Overview of Narcolepsy
Narcolepsy affects an estimated 25 in every 100,000 people in the United States. This sleep disorder is primarily characterized by intermittent, uncontrollable episodes of falling asleep during the daytime.
Three additional symptoms are typically associated with narcolepsy: cataplexy (short-lived intermittent muscle weakness), hypnogogic and hypnopompic hallucinations (hallucinations while falling asleep or waking), and sleep paralysis (paralysis while falling asleep or waking).
Narcolepsy usually begins when a person is in their teens or early twenties. Stimulants and antidepressants are used to treat narcolepsy and subsequent cataplexy. Although it has been linked with blood pressure management and depression, the genesis of narcolepsy is unknown. However, recent advances in narcolepsy study suggest the possibility of a cure.
Incidence of Narcolepsy
Narcolepsy usually begins in the teens or early twenties (10 to 20 years old), but this varies; both young children and the elderly experience sleep attacks as well. Approximately 125,000 people in the United States alone suffer from this disorder, with an equal incidence among both women and men. Excessive daytime sleepiness and sudden sleep onset are the hallmarks of narcolepsy.
Whether narcolepsy is a life-long disorder or not is controversial. Some evidence suggests that it is, while other studies have shown that symptoms fade in older age.

◆ Records provided:

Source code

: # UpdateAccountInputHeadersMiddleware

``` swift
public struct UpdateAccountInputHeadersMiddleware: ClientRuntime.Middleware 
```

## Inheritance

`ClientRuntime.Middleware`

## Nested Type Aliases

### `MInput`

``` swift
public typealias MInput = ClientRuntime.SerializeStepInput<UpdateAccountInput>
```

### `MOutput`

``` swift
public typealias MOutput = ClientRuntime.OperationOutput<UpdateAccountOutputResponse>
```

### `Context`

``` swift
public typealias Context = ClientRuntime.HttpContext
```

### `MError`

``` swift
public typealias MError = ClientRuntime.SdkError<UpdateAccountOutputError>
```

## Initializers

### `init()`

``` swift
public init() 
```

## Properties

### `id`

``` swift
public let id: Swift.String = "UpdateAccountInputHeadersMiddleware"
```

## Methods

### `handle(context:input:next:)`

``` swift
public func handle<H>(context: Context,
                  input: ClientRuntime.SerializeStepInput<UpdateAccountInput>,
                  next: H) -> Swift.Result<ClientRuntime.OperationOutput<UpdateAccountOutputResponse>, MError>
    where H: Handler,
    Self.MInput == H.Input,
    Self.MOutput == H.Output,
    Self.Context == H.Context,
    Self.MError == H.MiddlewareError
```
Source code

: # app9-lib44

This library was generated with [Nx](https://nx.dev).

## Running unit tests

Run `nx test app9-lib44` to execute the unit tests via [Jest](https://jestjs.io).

◆ Problems and tasks:
[A] Reproduce the narcolepsy overview between "Incidence of Narcolepsy" and "hallmarks of narcolepsy.", inclusive.
[B] According to the narcolepsy overview, approximately how many people in the United States suffer from narcolepsy?
The listing is not required for this exercise.

◆ Numbered responses:
[A]
Incidence of Narcolepsy
Narcolepsy usually begins in the teens or early twenties (10 to 20 years old), but this varies; both young children and the elderly experience sleep attacks as well. Approximately 125,000 people in the United States alone suffer from this disorder, with an equal incidence among both women and men. Excessive daytime sleepiness and sudden sleep onset are the hallmarks of narcolepsy.

[B] Approximately 125,000 people.